Go to the line containing "For every layout" and return it and each line after it exactly, through the end of the data below, and nothing more.

_INFORMATION_.
▼▼▼

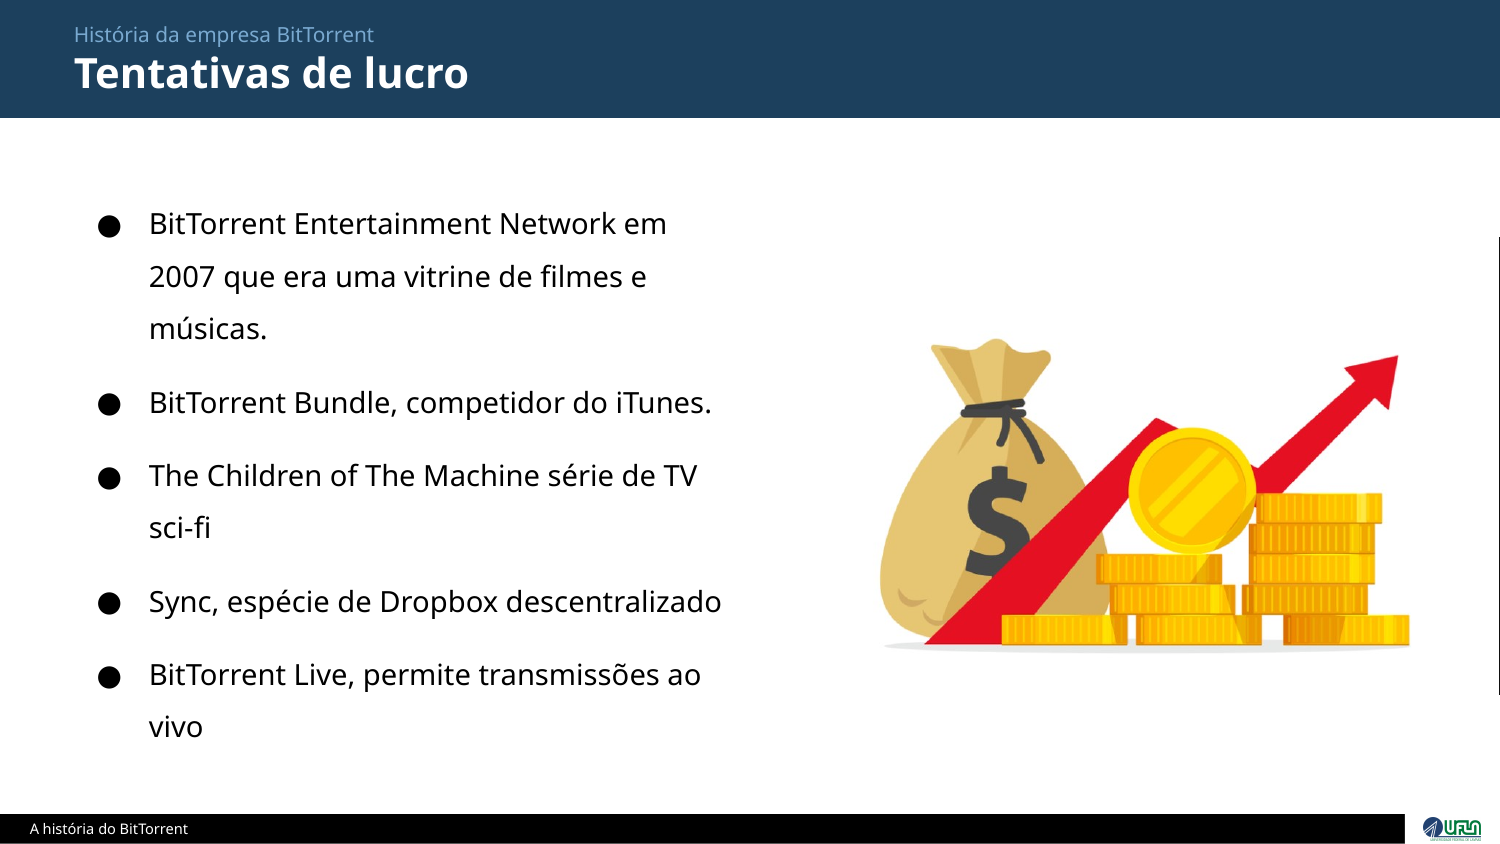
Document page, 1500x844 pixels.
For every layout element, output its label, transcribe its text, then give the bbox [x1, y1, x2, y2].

text_box História da empresa BitTorrent Tentativas de lucro [0, 0, 1500, 118]
picture [790, 237, 1500, 695]
text_box BitTorrent Entertainment Network em 2007 que era uma vitrine de filmes e músicas. BitTorrent Bundle, competidor do iTunes. The Children of The Machine série de TV sci-fi Sync, espécie de Dropbox descentralizado BitTorrent Live, permite transmissões ao vivo [0, 118, 807, 812]
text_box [0, 813, 1500, 844]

▲▲▲

_EXERCISE SOLUTION_.
For every layout element, output its label, transcribe its text, then give the bbox [x1, y1, x2, y2].

text_box História da empresa BitTorrent Tentativas de lucro [0, 0, 1500, 118]
picture [790, 237, 1500, 695]
text_box BitTorrent Entertainment Network em 2007 que era uma vitrine de filmes e músicas. BitTorrent Bundle, competidor do iTunes. The Children of The Machine série de TV sci-fi Sync, espécie de Dropbox descentralizado BitTorrent Live, permite transmissões ao vivo [0, 118, 807, 812]
text_box [0, 813, 1500, 844]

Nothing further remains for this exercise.